Another status hearing was held on March 25 and this time a lawyer for Ball appeared--but a new lawyer, who explained that his partner, Ball's primary counsel, had had a heart attack. The judge thereupon extended for up to 45 days the deadlines for various filings due from Ball, which pushed the deadline for answers to interrogatories concerning Ball's expert witnesses back to April 10--but the answers were not filed then. On May 7 Ball's lawyer represented that the answers would be filed by June 2, and the court obligingly ordered that all outstanding discovery requests be answered by June 12, again warning that failure to comply would result in sanctions, including possible dismissal of the suit for failure to prosecute it. When on June 22 Ball had still failed to answer the interrogatories concerning the expert witnesses, the judge ruled that the experts would not be permitted to testify. On June 29 she dismissed the suit on her own initiative for failure to prosecute, explaining that the failure to answer the expert interrogatories, which had been outstanding for more than a year, was the last straw.

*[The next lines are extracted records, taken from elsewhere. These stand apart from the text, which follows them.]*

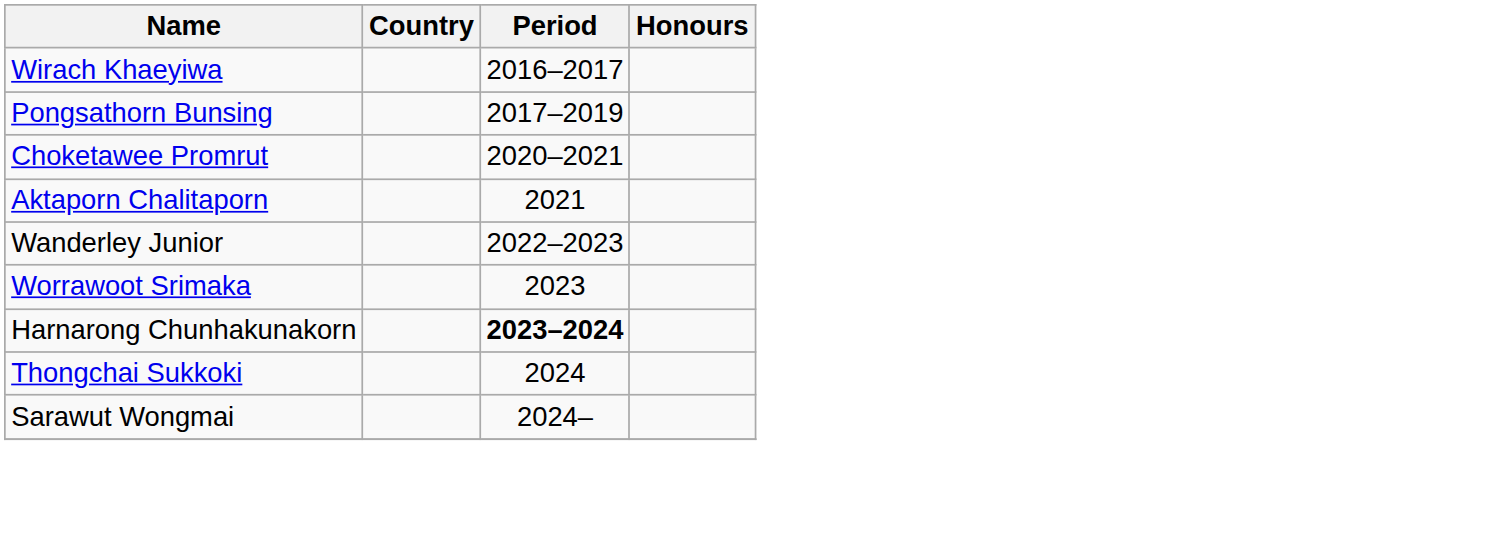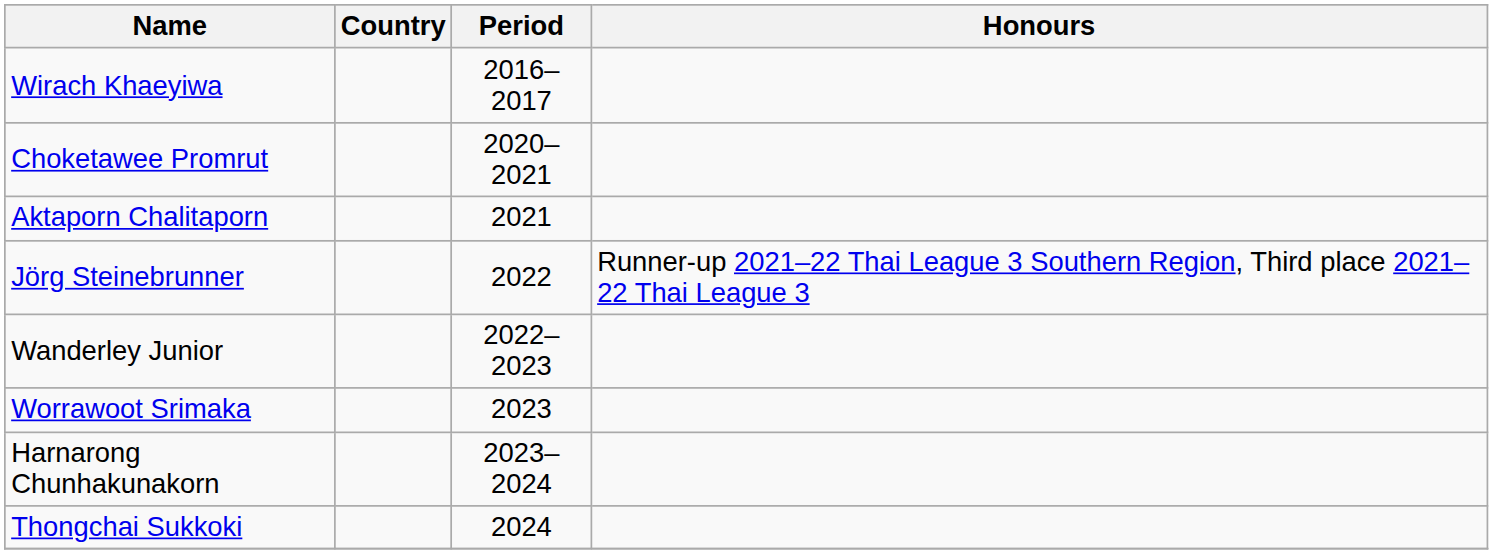- row: Pongsathorn Bunsing | 2017–2019
+ row: Jörg Steinebrunner | 2022 | Runner-up 2021–22 Thai League 3 Southern Region, Third place 2021–22 Thai League 3
Harnarong Chunhakunakorn | Period: bold -> normal
- row: Sarawut Wongmai | 2024–
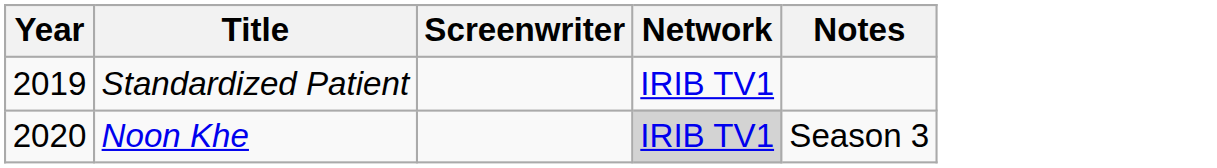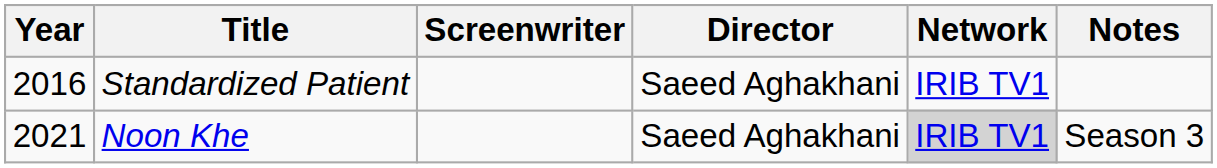+ column: Director | Saeed Aghakhani | Saeed Aghakhani
Standardized Patient | Year: 2019 -> 2016
Noon Khe | Year: 2020 -> 2021
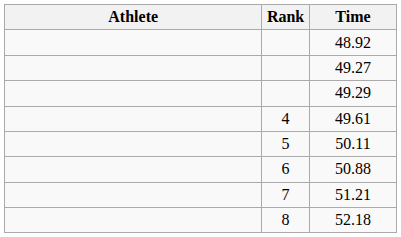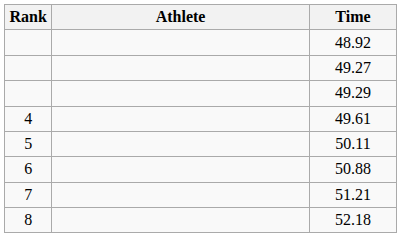columns swapped: Rank <-> Athlete
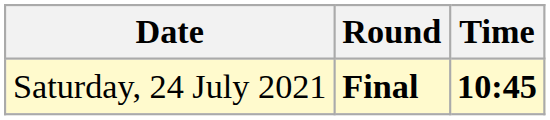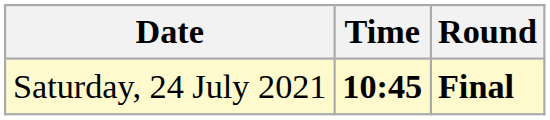columns swapped: Time <-> Round
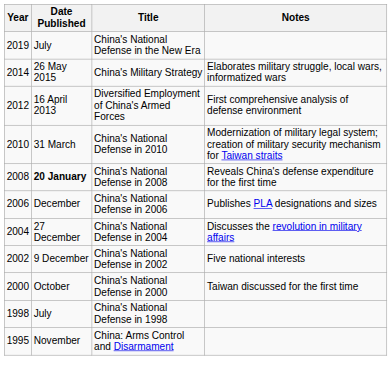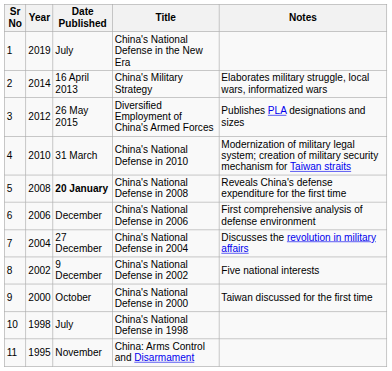+ column: Sr No | 1 | 2 | 3 | 4 | 5 | 6 | 7 | 8 | 9 | 10 | 11
China's Military Strategy | Date Published: 26 May 2015 -> 16 April 2013
Diversified Employment of China's Armed Forces | Date Published: 16 April 2013 -> 26 May 2015
Diversified Employment of China's Armed Forces | Notes: First comprehensive analysis of defense environment -> Publishes PLA designations and sizes
China's National Defense in 2006 | Notes: Publishes PLA designations and sizes -> First comprehensive analysis of defense environment
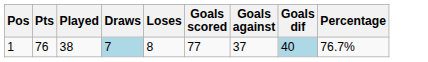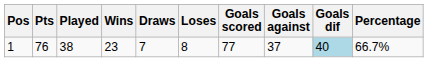+ column: Wins | 23
1 | Draws: lightblue background -> no background
1 | Percentage: 76.7% -> 66.7%
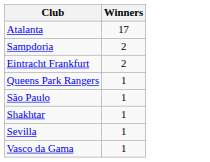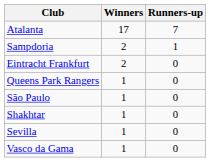+ column: Runners-up | 7 | 1 | 0 | 0 | 0 | 0 | 0 | 0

The case was not ancient at 27 months when it was dismissed. According to statistics compiled by the Administrative Office of the U.S. Courts, during the twelve-month period ending on September 30, 1992, the median time from filing to disposition of civil cases tried in the Northern District of Illinois was 24 months, and ten percent took more than 59 months to dispose of. Of course, considering how little progress had been made in 27 months, this case if allowed to continue might well have ended up in that more-than-59-month tail. The plaintiff's lawyers had not, however, been completely idle the entire 27 months. They had filed four complaints, had conducted some discovery, had responded to some though by no means all of the defendants' discovery requests--had even attended some of the pretrial conferences and status hearings. So dismissal of the suit for failure to prosecute may seem a misnomer. But, labels aside, the ground for the district judge's action is clear enough. She was fed up with the rude, dilatory, evasive, disrespectful--indeed contemptuous--conduct of the plaintiff's lawyers and considered dismissal of the suit an appropriate sanction and one of which she had given the lawyers more than adequate warning. The plaintiff's lawyers were refusing to play by the rules of the litigation game. They had repeatedly and unjustifiably failed to comply with perfectly reasonable orders. Although the judge had given them ample opportunity to mend their ways, there was no hint of improvement. It became apparent that these lawyers were unlikely to be able to prosecute the case to a conclusion within a reasonable amount of time and without disrupting a busy district judge's tight calendar to the possible prejudice of the litigants in her other cases. The lawyers had a good excuse for some of their delays and defaults--the heart attack and continuing coronary problems of the plaintiff's lead counsel--and worked it for all it was worth, and more; as the district judge explained, the excuse was applicable to only a small portion of the total course of conduct that persuaded her that the case was going nowhere.

Ball's new counsel argues that dismissal is a harsh sanction, which it is, and points to a number of cases in this circuit, illustrated by Del Carmen v. Emerson Electric Co., 908 F.2d 158 (7th Cir.1990), and Penny v. Shansky, 884 F.2d 329 (7th Cir.1989), in which district judges have been reversed because they precipitately dismissed a case for want of prosecution. He points out that the brunt of the sanction falls on a blameless plaintiff, for there is no suggestion that Mark Ball did anything to delay the suit and indeed there is doubt that he is mentally competent even to understand the proceedings. Ball's new counsel asks us to adopt a judge-made rule of the Third Circuit that before dismissing a suit for failure to prosecute, the district judge must notify the plaintiff directly so that he can consider whether to replace his lawyer. Dunbar v. Triangle Lumber & Supply Co., 816 F.2d 126, 129 (3d Cir.1987); Curtis T. Bedwell & Sons v. International Fidelity Ins. Co., 843 F.2d 683, 693 n. 19 (3d Cir.1988); Comdyne I, Inc. v. Corbin, 908 F.2d 1142, 1147 (3d Cir.1990).